Directive:
Find the line that contains "СТЕПАН – взрослый, старший". Restate it and each following line exactly, through the end of the records.

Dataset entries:
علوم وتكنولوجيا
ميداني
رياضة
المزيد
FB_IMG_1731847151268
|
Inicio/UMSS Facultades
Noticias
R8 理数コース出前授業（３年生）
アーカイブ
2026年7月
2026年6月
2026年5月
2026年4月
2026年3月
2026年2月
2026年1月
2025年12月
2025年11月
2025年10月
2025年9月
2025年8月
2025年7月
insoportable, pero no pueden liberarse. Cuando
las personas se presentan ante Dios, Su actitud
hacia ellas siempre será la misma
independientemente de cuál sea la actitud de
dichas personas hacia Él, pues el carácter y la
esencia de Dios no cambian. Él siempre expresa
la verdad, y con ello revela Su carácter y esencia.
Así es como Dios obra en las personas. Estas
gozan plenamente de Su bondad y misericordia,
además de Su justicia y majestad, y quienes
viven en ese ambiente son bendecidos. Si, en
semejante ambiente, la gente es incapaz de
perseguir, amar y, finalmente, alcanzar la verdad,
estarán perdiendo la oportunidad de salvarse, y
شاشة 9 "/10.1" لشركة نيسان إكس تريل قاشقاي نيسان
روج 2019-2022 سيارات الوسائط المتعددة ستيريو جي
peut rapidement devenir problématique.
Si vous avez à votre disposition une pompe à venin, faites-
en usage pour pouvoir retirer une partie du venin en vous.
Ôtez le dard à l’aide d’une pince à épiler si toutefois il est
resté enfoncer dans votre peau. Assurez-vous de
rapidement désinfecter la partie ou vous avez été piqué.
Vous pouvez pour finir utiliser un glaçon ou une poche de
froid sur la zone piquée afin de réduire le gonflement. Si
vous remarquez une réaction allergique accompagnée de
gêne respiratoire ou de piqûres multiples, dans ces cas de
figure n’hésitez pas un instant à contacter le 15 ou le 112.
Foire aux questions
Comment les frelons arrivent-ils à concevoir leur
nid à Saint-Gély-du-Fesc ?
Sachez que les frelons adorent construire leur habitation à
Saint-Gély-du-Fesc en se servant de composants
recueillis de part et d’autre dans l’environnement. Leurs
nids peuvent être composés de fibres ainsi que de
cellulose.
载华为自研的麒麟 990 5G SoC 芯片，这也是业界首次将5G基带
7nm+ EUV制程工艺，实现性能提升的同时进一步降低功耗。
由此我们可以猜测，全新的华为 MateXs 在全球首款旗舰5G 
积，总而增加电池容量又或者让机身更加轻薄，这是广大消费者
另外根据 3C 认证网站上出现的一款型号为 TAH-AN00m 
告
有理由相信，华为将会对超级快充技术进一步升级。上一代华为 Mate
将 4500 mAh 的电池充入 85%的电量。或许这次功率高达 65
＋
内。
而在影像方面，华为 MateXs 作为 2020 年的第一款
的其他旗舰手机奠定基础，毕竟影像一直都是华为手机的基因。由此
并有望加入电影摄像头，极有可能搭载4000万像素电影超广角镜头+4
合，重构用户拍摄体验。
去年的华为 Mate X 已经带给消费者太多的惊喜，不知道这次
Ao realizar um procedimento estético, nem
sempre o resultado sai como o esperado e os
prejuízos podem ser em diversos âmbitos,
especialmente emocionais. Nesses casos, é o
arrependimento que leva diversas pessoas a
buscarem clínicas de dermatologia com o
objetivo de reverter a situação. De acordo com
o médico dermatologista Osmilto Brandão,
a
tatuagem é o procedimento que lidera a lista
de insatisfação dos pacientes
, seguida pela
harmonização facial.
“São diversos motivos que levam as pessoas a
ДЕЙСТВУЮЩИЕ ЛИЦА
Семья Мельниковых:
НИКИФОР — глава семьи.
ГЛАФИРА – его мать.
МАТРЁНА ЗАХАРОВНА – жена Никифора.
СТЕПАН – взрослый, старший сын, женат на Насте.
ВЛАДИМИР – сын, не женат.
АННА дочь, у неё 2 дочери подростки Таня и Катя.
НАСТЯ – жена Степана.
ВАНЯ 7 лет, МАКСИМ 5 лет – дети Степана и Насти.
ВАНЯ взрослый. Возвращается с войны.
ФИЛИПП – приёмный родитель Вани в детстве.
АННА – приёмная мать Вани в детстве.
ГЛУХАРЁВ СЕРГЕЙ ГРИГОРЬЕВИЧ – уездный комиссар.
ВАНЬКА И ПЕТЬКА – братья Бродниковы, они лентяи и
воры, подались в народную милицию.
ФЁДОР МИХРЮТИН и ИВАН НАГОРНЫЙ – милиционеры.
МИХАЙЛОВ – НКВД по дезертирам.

Exercise response:
СТЕПАН – взрослый, старший сын, женат на Насте.
ВЛАДИМИР – сын, не женат.
АННА дочь, у неё 2 дочери подростки Таня и Катя.
НАСТЯ – жена Степана.
ВАНЯ 7 лет, МАКСИМ 5 лет – дети Степана и Насти.
ВАНЯ взрослый. Возвращается с войны.
ФИЛИПП – приёмный родитель Вани в детстве.
АННА – приёмная мать Вани в детстве.
ГЛУХАРЁВ СЕРГЕЙ ГРИГОРЬЕВИЧ – уездный комиссар.
ВАНЬКА И ПЕТЬКА – братья Бродниковы, они лентяи и
воры, подались в народную милицию.
ФЁДОР МИХРЮТИН и ИВАН НАГОРНЫЙ – милиционеры.
МИХАЙЛОВ – НКВД по дезертирам.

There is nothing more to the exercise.